Smart metering in Europe largely driven by regulation


Stockholm, Sweden — (METERING.COM) — July 7, 2009 – The adoption of smart metering in Europe is to a large extent driven by regulation, with a majority of the countries in Western Europe having adopted a policy of regulation-driven introduction of smart meters, according to a new report from Berg Insight.

Sweden was first, followed by the Netherlands, Ireland, Norway, France, Italy and Spain. The UK and Finland were the latest countries to announce regulated rollouts in October 2008 and February 2009 respectively and Denmark seems likely to move in the same direction. Furthermore nationwide projects led by publicly owned energy companies are underway in Portugal and Malta.

Except for Italy where the rollout is already almost complete, the larger countries have long timeframes. France and Spain have deadlines at the end of the 2010s, while the U.K. has set the target date to 2020. The common energy policies of the EU, based on the 20/20/20 targets, play an important role in this development. The 3rd Energy Package, approved by the European Parliament in April 2009, proposes that, subject to an economic assessment, 80 percent of all electricity customers should have smart meters by 2020. Furthermore it defines guidelines for supplier changes, energy consumption information and service quality level monitoring which are very difficult to meet without smart meters.

Metering is a fundamental enabler for the utilities industry. At the beginning of 2009, there were approximately 253 million electricity meters, 109 million gas meters and 3 million district heating meters in the EU23+2 countries, the report states. Electricity reaches virtually every household and business in the whole of Europe, while gas is most widely used in the Netherlands, the U.K., Italy, Germany, France and Poland. District heating is a significant energy source in the Nordic countries and Central Eastern Europe.

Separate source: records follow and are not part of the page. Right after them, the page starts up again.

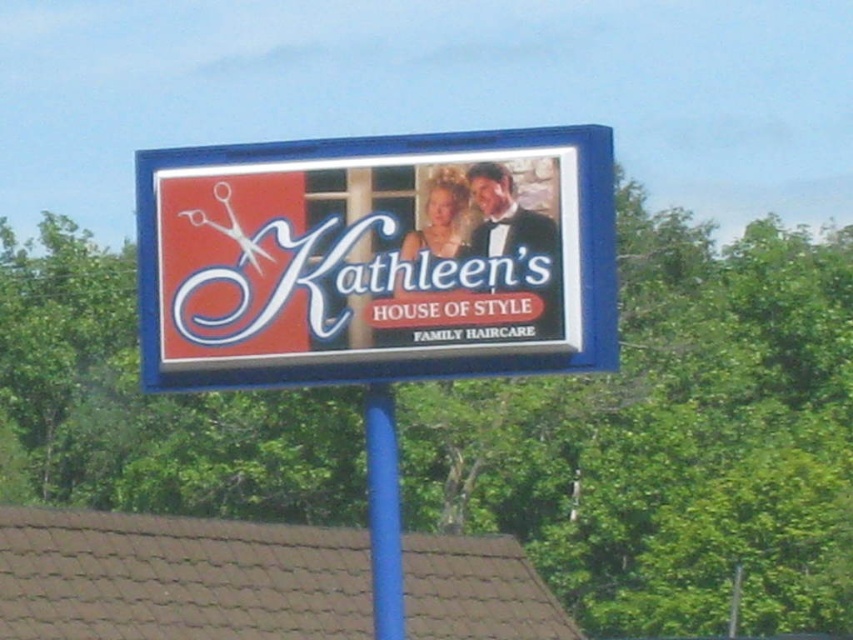
Between matte plastic sign at center and matte white signboard at center, which one appears on the left side from the viewer's perspective?

From the viewer's perspective, matte plastic sign at center appears more on the left side.

Between point (372, 349) and point (209, 250), which one is positioned behind?

The point (209, 250) is behind.

This screenshot has width=853, height=640. I want to click on matte plastic sign at center, so click(373, 259).

Describe the element at coordinates (373, 259) in the screenshot. I see `matte plastic sign at center` at that location.

Between point (277, 246) and point (380, 634), which one is positioned behind?

Point (277, 246)

Is point (381, 364) farther from viewer compared to point (393, 440)?

That is False.

Where is `matte plastic sign at center`? This screenshot has height=640, width=853. matte plastic sign at center is located at coordinates (373, 259).

Can you confirm if matte white signboard at center is taller than blue plastic pole at center?

Incorrect, matte white signboard at center's height is not larger of blue plastic pole at center's.

Between matte white signboard at center and blue plastic pole at center, which one has less height?

With less height is matte white signboard at center.

Does point (486, 236) come in front of point (387, 529)?

Yes, point (486, 236) is closer to viewer.

This screenshot has height=640, width=853. Identify the location of matte white signboard at center. (369, 259).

The residential sector is the second largest final user of energy, accounting for about 30 percent of consumption.

Italy was the first European country where smart meters were deployed at a massive scale in the first half of the 2000s. By 2011 all Italian electricity customers will be covered by the technology. Sweden however became the first country to achieve 100 percent penetration in July 2009 following a regulation driven rollout. The other Nordic countries are following with Finland and Norway looking to introduce smart metering legislation by 2013, while Denmark has seen strong uptake of the technology without any regulatory requirements. Spain and Ireland are expected to display high volumes from 2011, with France and most likely Portugal following in 2012. By 2013 these countries alone will account for more than 70 percent of total shipments.

Elsewhere in Europe the market prospects are more uncertain. The U.K. is likely to see the start of large scale deployments of smart meters within the next five years given that no unexpected events cause delays. The Netherlands appeared to be on track for a nationwide rollout starting already in 2010 but with the recent political setbacks the implementation of smart meters is now delayed until 2013 by the earliest. Germany is not likely to see any major market developments in the short term but it appears likely that some of the large distributors will go ahead with large-scale installations by the mid-2010s, regardless of the regulatory situation. The market prospects in Central Europe are uncertain, but there are good reasons to believe that the pilots and early deployments seen today will evolve into major projects by the mid-2010s.